Казино было в Красной Поляне, в горах, и горы стояли вокруг, как молчаливые свидетели, и от их молчания казино казалось ещё ярче: свет, крики, музыка, и Крича шла за Серёжей, и Серёжа шёл так, будто всё это его, и от этого «будто» Криче было спокойно, и от спокойно держала его за руку, и от руки тёплая, и от тёплой верила.

Серёжа это знал. Знал так, как знают мужчины, которые давно поняли, что женщина не уйдёт, потому что ей некуда, и от «некуда» она верит, и от верит закрывает глаза, и от закрытых темно, и от тёмного тихо, и от тихого можно делать что угодно, и от «что угодно» Серёжа делал.

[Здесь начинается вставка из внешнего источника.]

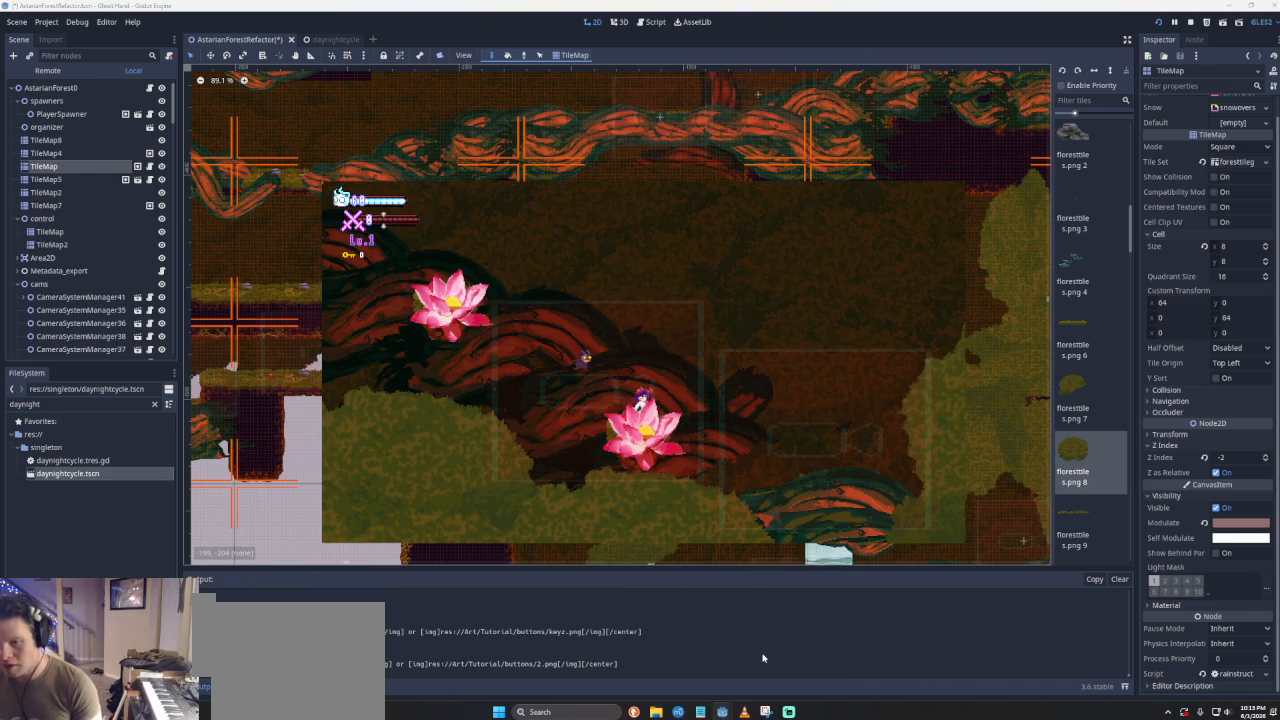
{"buttons": [], "left_stick": "left", "events": [[500, "left_stick", "left"]]}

Он продавал её. Не грубо, не цинично, не на рынке и не за наличные в конверте. Он продавал её так, как продают что-то ценное, что перестало быть нужным: аккуратно, без лишних слов, без объявлений, без посредников. Просто приводил мужчин, и мужчины были разные, и от разных пахло разным: одни пахли потом и дорогим одеколоном, другие дешёвой водкой и мятой, третьи ничем, и от «ничем» было хуже всего, потому что запах это хотя бы присутствие, а отсутствие запаха это отсутствие человека, и от отсутствия Криче было страшнее, чем от пота и водки. Но Крича не видела этого, потому что не хотела видеть, и от не хотела глаза закрывались сами, и от закрытых ехала дальше.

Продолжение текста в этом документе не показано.